L’enfant, naïf par définition, essayait de s’amuser d’un rien et était sur le point de découvrir que cela n’était pas aussi facile qu’il en paraissait. Il manipulait la matière depuis maintenant des heures et n’avait toujours pas réussi à en tirer quoi que ce soit de satisfaisant. Il la prenait dans ses petites mains légèrement potelées, la remuait dans tous les sens, tentait de la plier, mais elle se brisait constamment en deux, puis la recollait ensemble et recommençait avec plus de délicatesse et de minutie que les fois précédentes.

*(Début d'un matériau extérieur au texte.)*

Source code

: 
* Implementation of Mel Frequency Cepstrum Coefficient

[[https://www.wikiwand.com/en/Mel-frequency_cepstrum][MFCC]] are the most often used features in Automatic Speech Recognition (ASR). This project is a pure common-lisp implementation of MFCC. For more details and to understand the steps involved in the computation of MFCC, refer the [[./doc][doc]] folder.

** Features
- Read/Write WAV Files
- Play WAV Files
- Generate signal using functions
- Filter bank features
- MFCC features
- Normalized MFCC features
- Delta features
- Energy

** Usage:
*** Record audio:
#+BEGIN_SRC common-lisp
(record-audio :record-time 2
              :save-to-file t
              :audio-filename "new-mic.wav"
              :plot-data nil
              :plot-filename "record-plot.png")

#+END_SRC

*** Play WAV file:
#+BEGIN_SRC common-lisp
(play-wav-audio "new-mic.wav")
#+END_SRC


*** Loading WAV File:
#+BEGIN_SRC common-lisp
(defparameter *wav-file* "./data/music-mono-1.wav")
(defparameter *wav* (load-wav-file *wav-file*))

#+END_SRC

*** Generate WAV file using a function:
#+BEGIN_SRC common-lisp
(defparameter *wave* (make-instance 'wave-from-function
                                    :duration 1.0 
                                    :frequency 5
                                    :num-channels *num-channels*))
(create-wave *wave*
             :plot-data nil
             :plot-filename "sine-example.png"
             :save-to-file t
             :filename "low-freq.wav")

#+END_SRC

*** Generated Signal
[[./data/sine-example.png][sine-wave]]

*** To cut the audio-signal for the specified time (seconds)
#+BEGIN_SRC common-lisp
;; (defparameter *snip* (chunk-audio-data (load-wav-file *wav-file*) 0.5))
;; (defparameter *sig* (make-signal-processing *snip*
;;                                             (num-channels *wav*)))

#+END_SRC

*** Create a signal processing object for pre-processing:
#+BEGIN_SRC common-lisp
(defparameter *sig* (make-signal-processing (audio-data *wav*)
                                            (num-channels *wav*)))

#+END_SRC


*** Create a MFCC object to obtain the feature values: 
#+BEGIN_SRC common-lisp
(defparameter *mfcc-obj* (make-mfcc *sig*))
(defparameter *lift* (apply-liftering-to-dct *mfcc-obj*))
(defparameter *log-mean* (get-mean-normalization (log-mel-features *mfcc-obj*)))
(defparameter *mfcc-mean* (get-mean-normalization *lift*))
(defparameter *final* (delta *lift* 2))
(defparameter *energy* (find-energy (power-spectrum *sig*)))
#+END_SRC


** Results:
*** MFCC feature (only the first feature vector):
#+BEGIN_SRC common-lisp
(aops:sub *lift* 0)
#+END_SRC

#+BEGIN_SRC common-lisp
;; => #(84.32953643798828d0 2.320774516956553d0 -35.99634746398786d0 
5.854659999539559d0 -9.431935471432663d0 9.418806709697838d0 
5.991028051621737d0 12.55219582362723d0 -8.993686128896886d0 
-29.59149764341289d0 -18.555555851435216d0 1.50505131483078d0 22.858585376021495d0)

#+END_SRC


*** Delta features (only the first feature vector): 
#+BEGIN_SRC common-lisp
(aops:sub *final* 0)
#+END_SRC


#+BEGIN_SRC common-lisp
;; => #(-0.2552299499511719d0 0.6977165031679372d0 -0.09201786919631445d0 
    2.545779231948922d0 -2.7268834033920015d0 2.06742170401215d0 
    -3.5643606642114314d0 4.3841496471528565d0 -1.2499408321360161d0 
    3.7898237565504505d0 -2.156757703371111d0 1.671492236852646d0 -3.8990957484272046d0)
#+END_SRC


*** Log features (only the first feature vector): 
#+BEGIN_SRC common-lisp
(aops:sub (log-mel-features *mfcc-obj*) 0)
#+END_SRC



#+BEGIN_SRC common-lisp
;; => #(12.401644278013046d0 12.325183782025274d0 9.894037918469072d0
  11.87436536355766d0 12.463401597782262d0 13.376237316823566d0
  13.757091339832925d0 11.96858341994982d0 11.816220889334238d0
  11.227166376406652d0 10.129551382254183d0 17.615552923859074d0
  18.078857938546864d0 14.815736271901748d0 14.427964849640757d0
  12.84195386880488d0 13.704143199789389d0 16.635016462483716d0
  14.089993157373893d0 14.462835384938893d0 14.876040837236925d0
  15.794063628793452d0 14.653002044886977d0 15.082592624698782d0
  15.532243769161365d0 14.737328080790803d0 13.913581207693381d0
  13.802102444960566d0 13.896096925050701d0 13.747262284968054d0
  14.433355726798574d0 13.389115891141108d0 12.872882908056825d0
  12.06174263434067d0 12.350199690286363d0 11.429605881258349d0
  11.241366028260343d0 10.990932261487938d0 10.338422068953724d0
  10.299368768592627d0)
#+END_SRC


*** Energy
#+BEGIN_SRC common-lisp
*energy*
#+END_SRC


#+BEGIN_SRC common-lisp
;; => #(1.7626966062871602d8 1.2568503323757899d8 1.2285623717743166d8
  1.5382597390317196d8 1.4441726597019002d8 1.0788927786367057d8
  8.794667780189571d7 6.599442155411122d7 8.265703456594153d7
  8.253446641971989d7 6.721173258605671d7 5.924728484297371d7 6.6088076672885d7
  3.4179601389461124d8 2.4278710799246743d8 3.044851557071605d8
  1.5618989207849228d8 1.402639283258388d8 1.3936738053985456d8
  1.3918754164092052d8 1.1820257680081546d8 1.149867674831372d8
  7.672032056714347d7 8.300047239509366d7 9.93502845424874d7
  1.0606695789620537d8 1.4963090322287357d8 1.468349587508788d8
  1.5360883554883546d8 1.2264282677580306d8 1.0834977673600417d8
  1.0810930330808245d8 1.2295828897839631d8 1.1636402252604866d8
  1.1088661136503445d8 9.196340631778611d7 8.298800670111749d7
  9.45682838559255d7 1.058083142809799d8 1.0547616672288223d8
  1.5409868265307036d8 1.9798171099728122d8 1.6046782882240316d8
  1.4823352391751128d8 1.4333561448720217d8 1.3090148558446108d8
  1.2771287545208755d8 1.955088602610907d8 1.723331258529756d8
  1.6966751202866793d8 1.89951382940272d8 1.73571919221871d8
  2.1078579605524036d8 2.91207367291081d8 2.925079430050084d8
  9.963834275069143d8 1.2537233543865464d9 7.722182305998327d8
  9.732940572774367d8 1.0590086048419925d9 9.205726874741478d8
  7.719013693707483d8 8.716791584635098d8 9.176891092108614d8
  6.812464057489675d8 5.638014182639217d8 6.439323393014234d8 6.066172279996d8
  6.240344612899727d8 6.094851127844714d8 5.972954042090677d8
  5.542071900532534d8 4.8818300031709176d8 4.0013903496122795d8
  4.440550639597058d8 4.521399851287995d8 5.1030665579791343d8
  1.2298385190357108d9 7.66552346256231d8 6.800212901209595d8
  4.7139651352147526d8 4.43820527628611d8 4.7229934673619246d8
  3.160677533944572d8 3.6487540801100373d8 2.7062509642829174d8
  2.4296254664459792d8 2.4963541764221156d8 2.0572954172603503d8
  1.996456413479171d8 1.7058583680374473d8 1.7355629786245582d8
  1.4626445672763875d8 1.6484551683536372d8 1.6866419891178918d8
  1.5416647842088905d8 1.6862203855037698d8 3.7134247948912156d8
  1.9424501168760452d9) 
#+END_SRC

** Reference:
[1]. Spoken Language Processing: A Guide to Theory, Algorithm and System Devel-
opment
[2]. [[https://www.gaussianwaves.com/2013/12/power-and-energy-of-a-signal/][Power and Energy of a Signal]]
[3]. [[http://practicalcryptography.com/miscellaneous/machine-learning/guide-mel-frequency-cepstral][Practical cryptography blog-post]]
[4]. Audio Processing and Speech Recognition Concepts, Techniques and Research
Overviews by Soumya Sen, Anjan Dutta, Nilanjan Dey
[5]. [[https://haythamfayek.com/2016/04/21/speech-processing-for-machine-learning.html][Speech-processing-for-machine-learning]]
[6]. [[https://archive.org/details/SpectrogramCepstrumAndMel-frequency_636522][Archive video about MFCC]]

La matière lui paressant excessivement molle, il eut l’idée de la conserver quelque temps dans le congélateur, cependant son éclair de génie vint se heurter à la colère de sa mère qui s’en débarrassa aussitôt dans un tourbillon de furie. Toutefois, il ne se laissa pas décourager aussi aisément puisqu’il savait qu’il possédait le pouvoir d’en reproduire autant qu’il le désirait, à sa connaissance il n’avait aucune limite à cet égard. Il avait effectivement raison. Cependant, il réalisa très vite qu’il ne pouvait en aucune disposition contrôler la qualité des résultats – elle était hors de sa portée et dépassait largement ses connaissances dans le domaine. Pourtant, il ne désespérait pas et persistait à vouloir poursuivre son exploration. Après tout, ce n’était pas parce qu’elle refusait de se courber à ses exigences comme il l’espérait qu’il lui était impossible de devenir malléable.

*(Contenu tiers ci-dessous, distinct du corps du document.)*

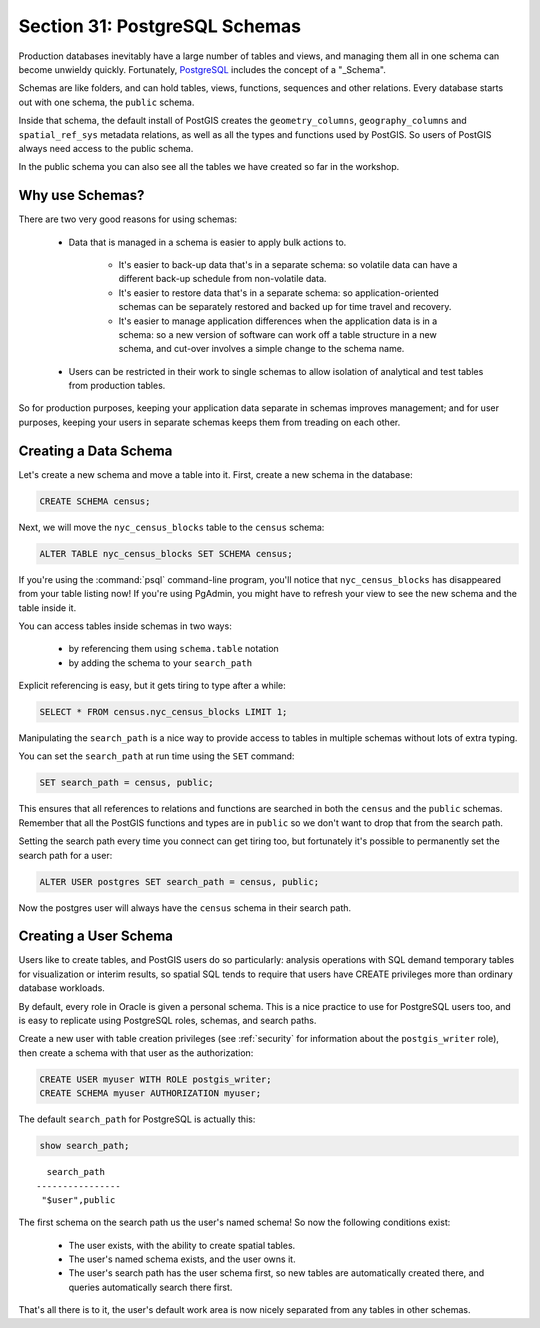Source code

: .. _schemas:

Section 31: PostgreSQL Schemas
==============================

Production databases inevitably have a large number of tables and views, and managing them all in one schema can become unwieldy quickly. Fortunately, PostgreSQL_ includes the concept of a "_Schema".

Schemas are like folders, and can hold tables, views, functions, sequences and other relations.  Every database starts out with one schema, the ``public`` schema.  

.. image:: ./screenshots/schemas.jpg

Inside that schema, the default install of PostGIS creates the ``geometry_columns``, ``geography_columns`` and ``spatial_ref_sys`` metadata relations, as well as all the types and functions used by PostGIS. So users of PostGIS always need access to the public schema.

In the public schema you can also see all the tables we have created so far in the workshop.


Why use Schemas?
----------------

There are two very good reasons for using schemas:

 * Data that is managed in a schema is easier to apply bulk actions to. 

    * It's easier to back-up data that's in a separate schema: so volatile data can have a different back-up schedule from non-volatile data. 
    * It's easier to restore data that's in a separate schema: so application-oriented schemas can be separately restored and backed up for time travel and recovery.
    * It's easier to manage application differences when the application data is in a schema: so a new version of software can work off a table structure in a new schema, and cut-over involves a simple change to the schema name.

 * Users can be restricted in their work to single schemas to allow isolation of analytical and test tables from production tables.

So for production purposes, keeping your application data separate in schemas improves management; and for user purposes, keeping your users in separate schemas keeps them from treading on each other.


Creating a Data Schema
----------------------

Let's create a new schema and move a table into it.  First, create a new schema in the database:

.. code-block:: sql

  CREATE SCHEMA census;

Next, we will move the ``nyc_census_blocks`` table to the ``census`` schema:

.. code-block:: sql

  ALTER TABLE nyc_census_blocks SET SCHEMA census;

If you're using the :command:`psql` command-line program, you'll notice that ``nyc_census_blocks`` has disappeared from your table listing now! If you're using PgAdmin, you might have to refresh your view to see the new schema and the table inside it.

You can access tables inside schemas in two ways: 

 * by referencing them using ``schema.table`` notation
 * by adding the schema to your ``search_path``

Explicit referencing is easy, but it gets tiring to type after a while:

.. code-block:: sql

  SELECT * FROM census.nyc_census_blocks LIMIT 1;

Manipulating the ``search_path`` is a nice way to provide access to tables in multiple schemas without lots of extra typing.

You can set the ``search_path`` at run time using the ``SET`` command:

.. code-block:: sql

  SET search_path = census, public;

This ensures that all references to relations and functions are searched in both the ``census`` and the ``public`` schemas. Remember that all the PostGIS functions and types are in ``public`` so we don't want to drop that from the search path.

Setting the search path every time you connect can get tiring too, but fortunately it's possible to permanently set the search path for a user:

.. code-block:: sql

  ALTER USER postgres SET search_path = census, public;

Now the postgres user will always have the ``census`` schema in their search path.


Creating a User Schema
----------------------

Users like to create tables, and PostGIS users do so particularly: analysis operations with SQL demand temporary tables for visualization or interim results, so spatial SQL tends to require that users have CREATE privileges more than ordinary database workloads.

By default, every role in Oracle is given a personal schema. This is a nice practice to use for PostgreSQL users too, and is easy to replicate using PostgreSQL roles, schemas, and search paths.

Create a new user with table creation privileges (see :ref:`security` for information about the ``postgis_writer`` role), then create a schema with that user as the authorization:

.. code-block:: sql

  CREATE USER myuser WITH ROLE postgis_writer;
  CREATE SCHEMA myuser AUTHORIZATION myuser;

The default ``search_path`` for PostgreSQL is actually this:

.. code-block:: sql

  show search_path;

:: 

    search_path   
  ----------------
   "$user",public
  
The first schema on the search path us the user's named schema! So now the following conditions exist:

 * The user exists, with the ability to create spatial tables.
 * The user's named schema exists, and the user owns it.
 * The user's search path has the user schema first, so new tables are automatically created there, and queries automatically search there first.

That's all there is to it, the user's default work area is now nicely separated from any tables in other schemas.


 
.. _Schema: http://www.postgresql.org/docs/current/static/ddl-schemas.html
.. _PostgreSQL: http://www.postgresql.org/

Alors il abandonna ses plans initiaux pour concentrer ses efforts sur la quête de variables inconnues et de territoires mystérieux. C’est ainsi qu’il put s’exprimer plus amplement à travers des sentiments semblant jaillir de profonds geysers trop longtemps endormis. Il la maniait toujours de ses petites mains légèrement potelées, mais cette fois il l’a saisie et l’étendit partout sur les murs de la maison familiale comme s’ils étaient devenus une seule fresque immense – canevas d’un chef d’œuvre en pleine élaboration méticuleuse, un après-midi pluvieux pendant que ses parents faisaient une sieste dûment méritée. À leur réveil, il reçut le châtiment le plus sévère de toute sa jeune vie et fut formellement interdit de recommencer de telles sottises. Des années durant, ses paternels l’obligèrent à suivre une thérapie cognitive avec un expert dans ce genre de comportement anormal. Et cela fut vrai jusqu’au jour où il voulut devenir écrivain.

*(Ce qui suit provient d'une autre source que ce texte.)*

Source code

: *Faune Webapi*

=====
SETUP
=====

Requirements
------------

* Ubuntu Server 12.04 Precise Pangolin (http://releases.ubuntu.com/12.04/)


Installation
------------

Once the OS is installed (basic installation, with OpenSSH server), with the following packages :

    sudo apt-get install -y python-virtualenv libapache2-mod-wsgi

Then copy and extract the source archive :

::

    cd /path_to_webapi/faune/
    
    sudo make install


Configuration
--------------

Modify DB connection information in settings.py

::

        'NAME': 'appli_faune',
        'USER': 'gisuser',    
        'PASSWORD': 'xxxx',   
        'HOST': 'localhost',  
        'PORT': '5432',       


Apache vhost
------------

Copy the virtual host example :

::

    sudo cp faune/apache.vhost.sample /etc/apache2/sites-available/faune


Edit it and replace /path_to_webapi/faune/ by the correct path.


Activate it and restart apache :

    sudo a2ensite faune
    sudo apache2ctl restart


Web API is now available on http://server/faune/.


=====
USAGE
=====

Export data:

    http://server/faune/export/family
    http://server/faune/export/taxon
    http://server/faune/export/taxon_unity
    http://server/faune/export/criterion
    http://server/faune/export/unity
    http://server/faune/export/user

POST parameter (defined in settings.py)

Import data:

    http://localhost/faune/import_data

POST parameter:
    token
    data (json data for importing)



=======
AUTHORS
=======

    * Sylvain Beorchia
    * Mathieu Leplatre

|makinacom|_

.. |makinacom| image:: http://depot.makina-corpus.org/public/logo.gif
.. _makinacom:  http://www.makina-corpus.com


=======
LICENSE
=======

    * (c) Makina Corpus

Alors, il recommença à jouer avec la matière et ses parents furent extrêmement désespérés d’apprendre qu’il passerait probablement toute sa vie à la transformer en hideuses créations à l’aide d’une plume et de plusieurs petits carnets noirs. Il ne put jamais en tirer de magnifiques petits oiseaux de toutes les couleurs de l’arc-en-ciel, non que des masses difformes, étranges et singulièrement monochromes, aux inconstantes textures.